(Entries taken from a collection)
= = = = = = =

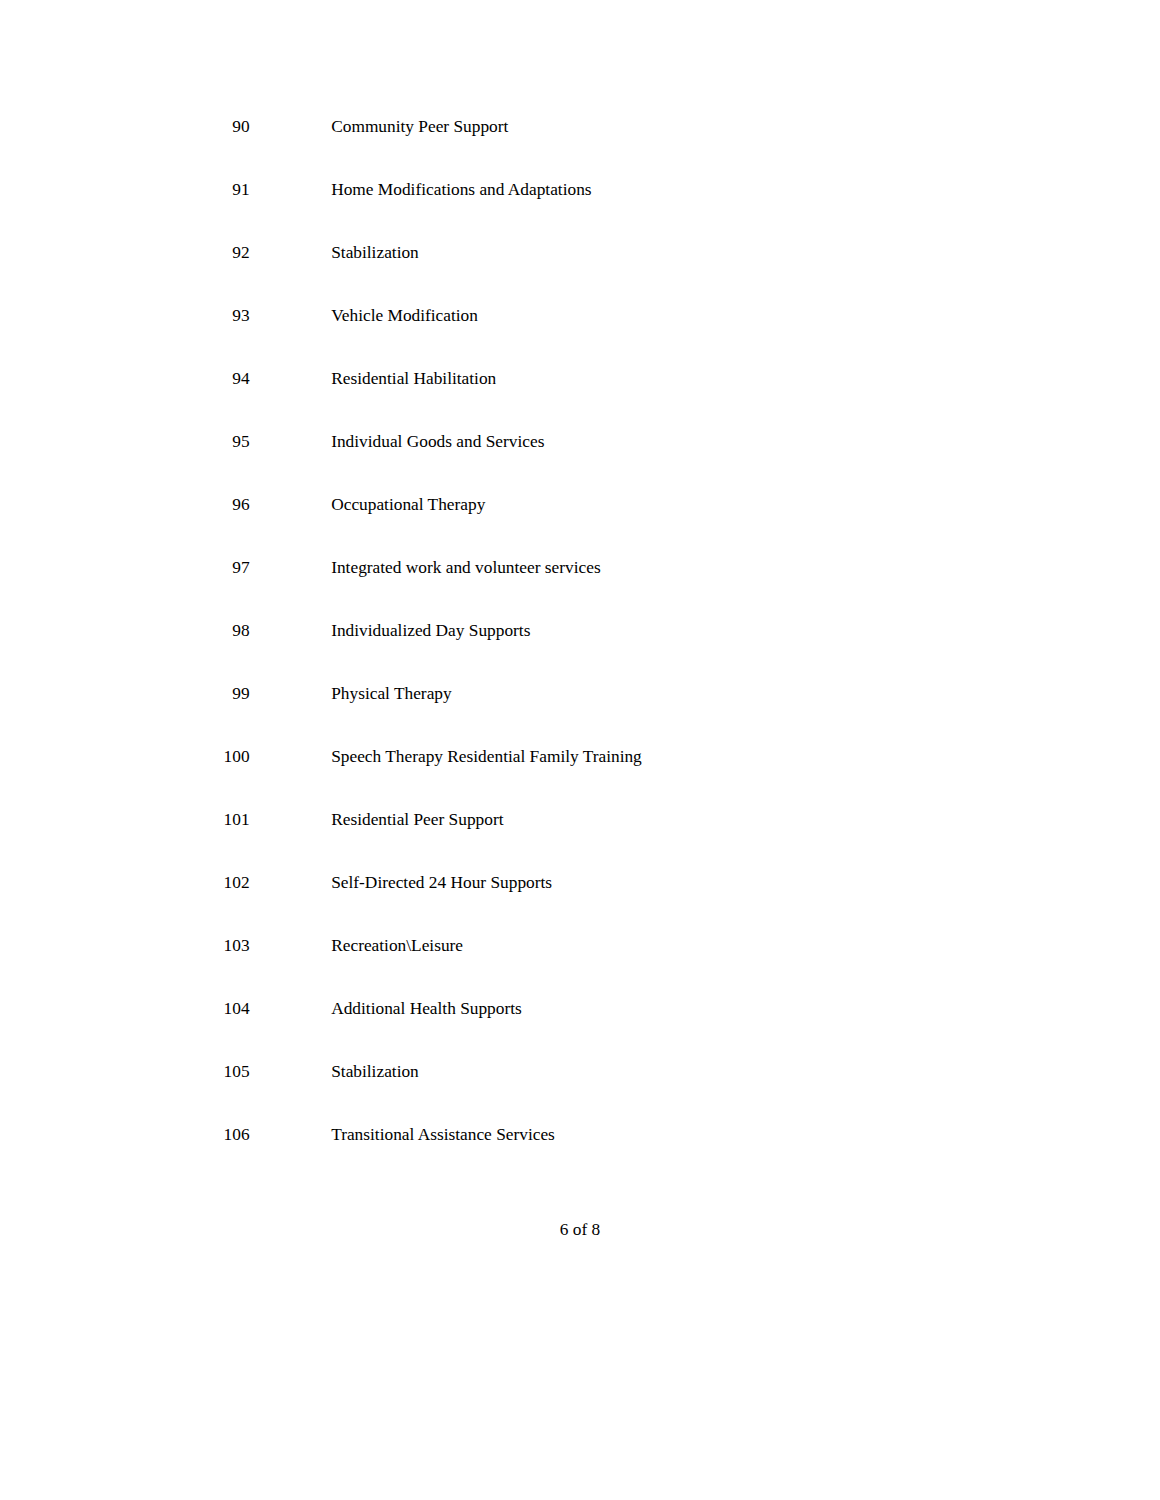| 90 | Community Peer Support |
| 91 | Home Modifications and Adaptations |
| 92 | Stabilization |
| 93 | Vehicle Modification |
| 94 | Residential Habilitation |
| 95 | Individual Goods and Services |
| 96 | Occupational Therapy |
| 97 | Integrated work and volunteer services |
| 98 | Individualized Day Supports |
| 99 | Physical Therapy |
| 100 | Speech Therapy Residential Family Training |
| 101 | Residential Peer Support |
| 102 | Self-Directed 24 Hour Supports |
| 103 | Recreation\Leisure |
| 104 | Additional Health Supports |
| 105 | Stabilization |
| 106 | Transitional Assistance Services |
6 of 8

= = = = = = =

Your objective:
Repeat exactly the lines from the one containing "volunteer services |" through the last line of the records above, both included, and nothing else.

Exercise answer:
| 97 | Integrated work and volunteer services |
| 98 | Individualized Day Supports |
| 99 | Physical Therapy |
| 100 | Speech Therapy Residential Family Training |
| 101 | Residential Peer Support |
| 102 | Self-Directed 24 Hour Supports |
| 103 | Recreation\Leisure |
| 104 | Additional Health Supports |
| 105 | Stabilization |
| 106 | Transitional Assistance Services |
6 of 8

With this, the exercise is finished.